Comparative Example 3
Prepare an electrolyte solution by dissolving tetraethylphosphonium tetrafluoroborate (Et ₄ P ⁺ .BF ₄ ⁻ ) at 1 mol / l in high-purity propylene carbonate in a dry nitrogen atmosphere at a dew point of −60 ° C. at room temperature. did. Table 1 shows the content of hydrogen fluoride in the electrolytic solution and the characteristics of an electric double layer capacitor produced using the same.

Example 3
40 g of the same tetraethylphosphonium tetrafluoroborate used in Comparative Example 3 was put into 100 g of methanol, dissolved by heating to 64 ° C., and then filtered while hot. The filtrate was gradually cooled to 5 ° C., and the precipitated crystals were collected by filtration, washed with methanol at 5 ° C., and then dried under reduced pressure. An electrolytic solution was prepared in exactly the same manner as in Comparative Example 3 except that tetraethylphosphonium tetrafluoroborate purified by this recrystallization was used. Table 1 shows the content of hydrogen fluoride in the electrolytic solution and the characteristics of the electric double layer capacitor produced using the same.

Claims (6)

  Production of a non-aqueous electrolyte for an electric double layer capacitor, characterized in that a fluorine-containing compound that has undergone a recrystallization step is dissolved in a non-aqueous solvent to obtain a non-aqueous electrolyte having a hydrogen fluoride content of 30 ppm or less. Method.   An electric double layer characterized by dissolving a fluorine-containing compound in a non-aqueous solvent and then adsorbing and removing hydrogen fluoride with an adsorbent to obtain a non-aqueous electrolyte having a hydrogen fluoride content of 30 ppm or less. A method for producing a non-aqueous electrolyte for a capacitor. An electric double layer capacitor characterized in that a compound containing fluorine is dissolved in a non-aqueous solvent and then heated under reduced pressure to remove water and hydrogen fluoride so that the content of hydrogen fluoride is 30 ppm or less. For producing a non-aqueous electrolyte for use. The nonaqueous electrolysis according to any one of claims 1 to 3, wherein the fluorine-containing compound is a quaternary ammonium salt or a quaternary phosphonium salt represented by the following general formula (I).
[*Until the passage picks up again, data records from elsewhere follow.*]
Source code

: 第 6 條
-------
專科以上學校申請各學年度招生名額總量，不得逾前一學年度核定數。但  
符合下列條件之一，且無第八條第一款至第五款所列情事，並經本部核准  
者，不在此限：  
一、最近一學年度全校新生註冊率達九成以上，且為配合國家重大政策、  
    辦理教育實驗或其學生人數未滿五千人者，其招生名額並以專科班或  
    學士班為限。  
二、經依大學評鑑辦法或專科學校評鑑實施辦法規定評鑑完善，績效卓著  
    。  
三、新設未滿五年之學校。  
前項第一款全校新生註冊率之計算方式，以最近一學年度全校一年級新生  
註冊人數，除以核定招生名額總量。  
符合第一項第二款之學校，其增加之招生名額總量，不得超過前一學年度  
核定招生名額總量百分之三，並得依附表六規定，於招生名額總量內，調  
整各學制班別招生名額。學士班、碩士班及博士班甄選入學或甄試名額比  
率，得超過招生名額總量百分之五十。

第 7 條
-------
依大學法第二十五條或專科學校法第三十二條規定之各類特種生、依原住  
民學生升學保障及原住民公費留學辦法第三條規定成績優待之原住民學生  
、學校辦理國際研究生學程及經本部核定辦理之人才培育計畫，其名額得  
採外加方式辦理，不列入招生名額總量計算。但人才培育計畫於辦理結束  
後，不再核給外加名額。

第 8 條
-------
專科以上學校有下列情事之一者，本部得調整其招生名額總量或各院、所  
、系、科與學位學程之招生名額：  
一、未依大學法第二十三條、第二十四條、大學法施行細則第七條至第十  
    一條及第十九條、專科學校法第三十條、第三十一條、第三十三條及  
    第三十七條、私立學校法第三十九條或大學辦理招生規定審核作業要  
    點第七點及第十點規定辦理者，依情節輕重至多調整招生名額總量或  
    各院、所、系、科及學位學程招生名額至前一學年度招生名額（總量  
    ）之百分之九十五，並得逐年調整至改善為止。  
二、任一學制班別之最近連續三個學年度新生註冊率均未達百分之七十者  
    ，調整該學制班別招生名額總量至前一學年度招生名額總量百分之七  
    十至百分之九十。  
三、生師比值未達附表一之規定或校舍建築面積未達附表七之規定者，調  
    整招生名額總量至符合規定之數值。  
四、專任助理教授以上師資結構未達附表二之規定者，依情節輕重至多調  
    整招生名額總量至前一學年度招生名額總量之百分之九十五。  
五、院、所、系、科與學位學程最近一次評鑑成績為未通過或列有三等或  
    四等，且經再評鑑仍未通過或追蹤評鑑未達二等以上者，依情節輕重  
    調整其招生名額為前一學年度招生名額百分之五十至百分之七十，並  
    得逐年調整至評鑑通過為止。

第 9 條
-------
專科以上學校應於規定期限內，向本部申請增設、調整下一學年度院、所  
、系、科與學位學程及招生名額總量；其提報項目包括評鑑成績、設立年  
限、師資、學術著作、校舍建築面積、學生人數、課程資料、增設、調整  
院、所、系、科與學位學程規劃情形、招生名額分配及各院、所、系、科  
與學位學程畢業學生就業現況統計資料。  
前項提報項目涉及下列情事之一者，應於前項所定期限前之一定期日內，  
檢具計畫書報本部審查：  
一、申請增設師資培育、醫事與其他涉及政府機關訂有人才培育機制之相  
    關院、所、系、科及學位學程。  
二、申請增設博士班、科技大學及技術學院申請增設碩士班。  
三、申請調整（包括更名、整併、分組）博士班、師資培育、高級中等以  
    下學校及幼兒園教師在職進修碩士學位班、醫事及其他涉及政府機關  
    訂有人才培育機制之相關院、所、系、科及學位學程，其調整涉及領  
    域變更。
Liquid manufacturing method.
(Chemical formula 1)
Q ⁺ X ⁻ (I)
(In the formula, Q ⁺ represents a quaternary ammonium group or a quaternary phosphonium group, and X ⁻ represents PF ₆ ⁻ , BF ₄ ⁻ , AsF ₆ ⁻ , N (CF ₃ SO ₃ ) ₂ ⁻ , C (CF ₃ SO ₃ ) ₃ ⁻ , SbF ₆ ^— and RfSO ₃ ^— (Rf represents a counter ion selected from the group consisting of 1 to 8 carbon atoms).   The non-aqueous solvent comprises at least a main component selected from the group consisting of propylene carbonate, ethylene carbonate, butylene carbonate, sulfolane, methyl sulfolane, dimethyl carbonate, ethyl methyl carbonate, and diethyl carbonate. The manufacturing method of the non-aqueous electrolyte of any one of 1-4.   The electric double layer capacitor which uses the non-aqueous electrolyte for electric double layer capacitors obtained by the manufacturing method of any one of Claims 1-5 as electrolyte solution.